It's been fall for a while.

It's been fall since the first yellow buses stopped at the corner and the parents on the corner waved goodbye.

It's been fall since the lights blinked off on the State Fair midway in the small hours after Labor Day.

It's been fall since we saw the first yellow leaves on the green grass, and didn't give them much thought because the sun blared down as loud as it had the day before. There's always one tree that jumps the gun.

But now it's really fall, the only season with two names. Fall is the season's public name. In our hearts it's autumn — a word that sounds like a soft exhalation of assent.

Why? Fall is a sad story. It never has a happy ending. But it's so beautifully written.

• • •

We feel industrious when fall comes. We want the return of order and detail and routine. It's baked in our code: The lean times are coming. Get ready.
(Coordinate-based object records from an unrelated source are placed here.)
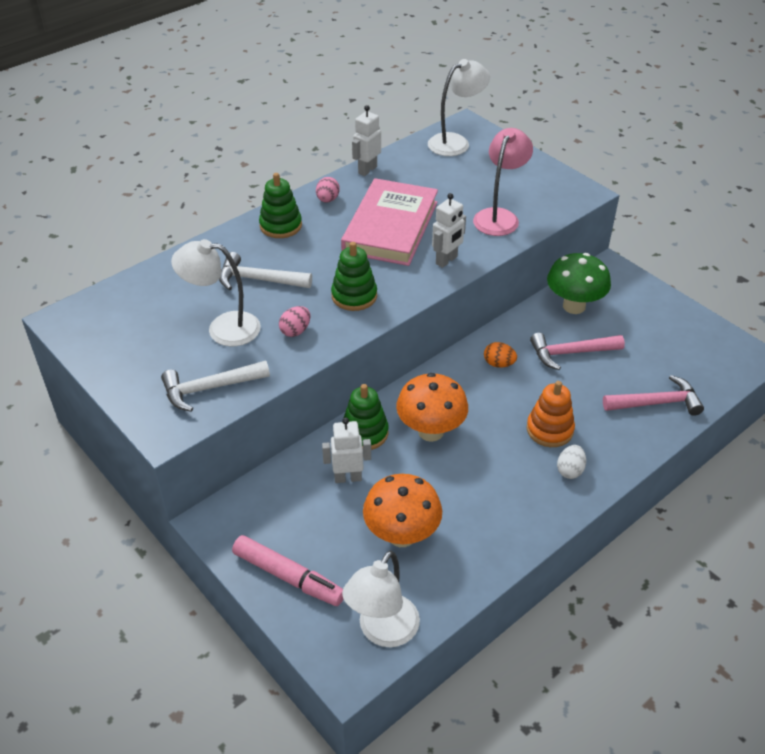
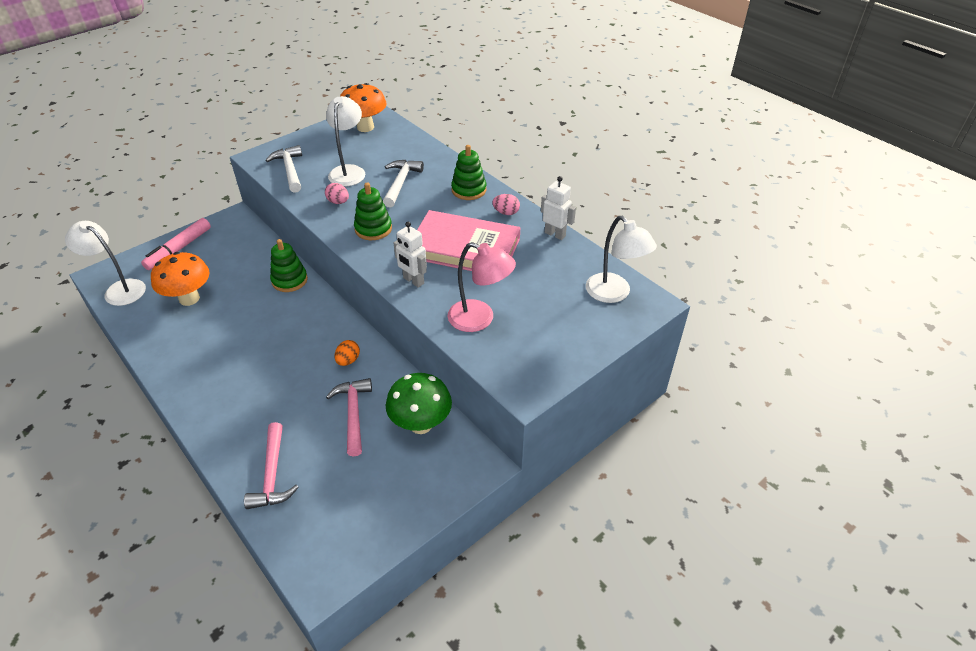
camera: 90 degrees right, 0 degrees up
white robot [322,417,371,483] -> none
orange mushroom [396,373,468,442] -> orange mushroom moved to [340,83,387,132]
orange stacking toy [527,381,575,447] -> none
white egg [557,445,586,479] -> none

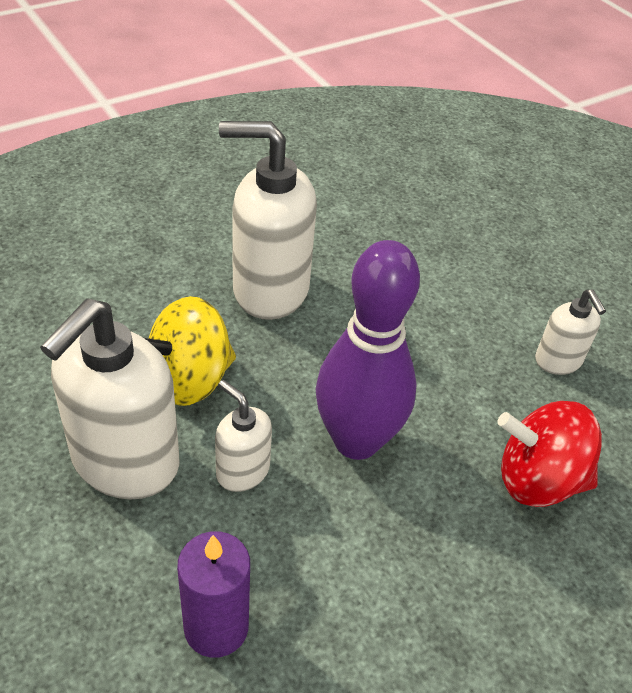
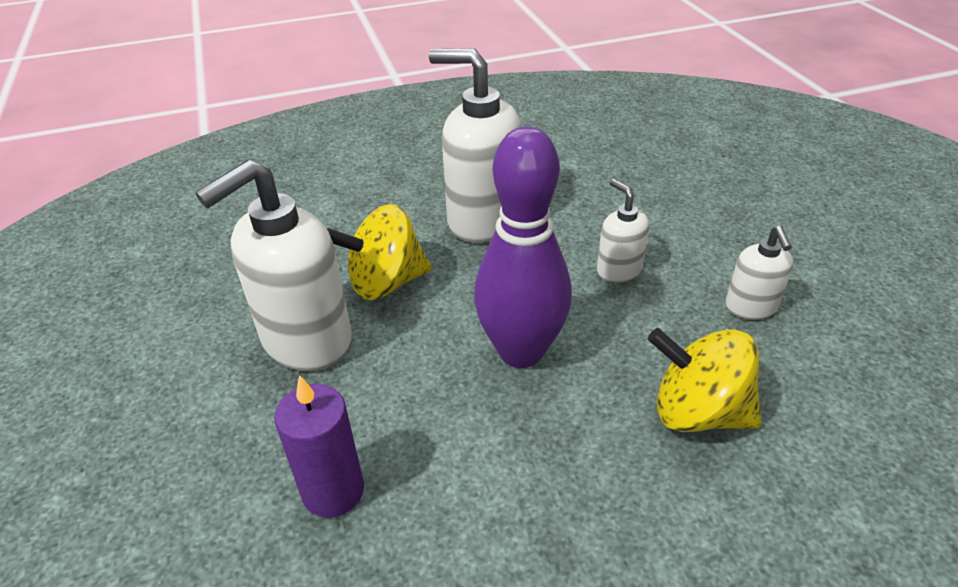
camera: 20 degrees right, 5 degrees down
white soap dispenser [215,380,272,492] -> white soap dispenser moved to [597,179,649,283]
red spinning top [497,401,602,507] -> yellow spinning top [648,328,761,432]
Sheaf the wheat and put up the beets!

Add the memories of school days, with all the excitement and anxieties we felt when we re-entered the machinery of formal education — same door, different room.

In fall, everyone feels as if they should be buckling down and opening their books and turning to page six. Everyone hears bells and smells No. 2 pencils. Of course we feel industrious.

But do we actually do anything about it?

There's spring cleaning, when you throw out the old because now there are tulips, or something like that. There's summer maintenance, when you tackle the heap of hoses and pots in the shed. There's winter resolve (usually after New Year's Day), when you decide to be better, thinner, more organized.

Fall might be the only season where our desire to do things is exceeded only by our total indifference toward doing them.

The reason is simple: The days are rare.

• • •

No one ever thinks fall has pushed north into summer; a chilly August is just a lousy August. No one ever thinks fall sprawls into the latter chapters of November. Spring flows into summer; winter never dies, but retreats for a while to bide its time. Summer is three months.

And fall? If we're honest, it's six weeks long.

It starts with the first fatal tint at the top of the trees. The seasonal aisle in the stores has shifted to orange and brown. We need jackets in the morning, but the sun is strong at noon. Day by day the trees ignite until the full palette paints the city — and then, if we're lucky, comes the perfect fall day.

It's warm. (Fall is the only season we allow to be hot and cold and anything in between. Whatever it wishes.) The trees are glorious, every leaf turned as it prefers, and it'll be like this tomorrow, too. Weather forecaster says 70s all week. At night, wood smoke in the air. Possibly crickets, if they're up for it. This is fall. No, this is autumn.

But then, after that, comes the other perfect fall day. It's crisp. The trees have lost half their crop; the sun has a certain indifference, but you don't take it personally. For the first time in a while, the thought of cider appeals. This is autumn.

But then, after that, comes the perfect fall day. Halloween. The trees are mostly bare. There's a chill in the air, but not the sort of cold that goes for your bones. The lively bustle of the one-day holiday masks the verdict of November, handed down at midnight: That was autumn.

Tomorrow will be stark and pure, bare trees reaching up to the gray ache of the sky.

Autumn had the warmth of summer and the portents of winter. It made spring look like the trivial overture for an operetta. It's no small accomplishment to make Minnesotans feel at ease with summer's end, but it's something else entirely to make them love its replacement.

Autumn is a bonfire. It can snow hard the day after the embers are cold, but we'll still smell the smoke in our sweaters.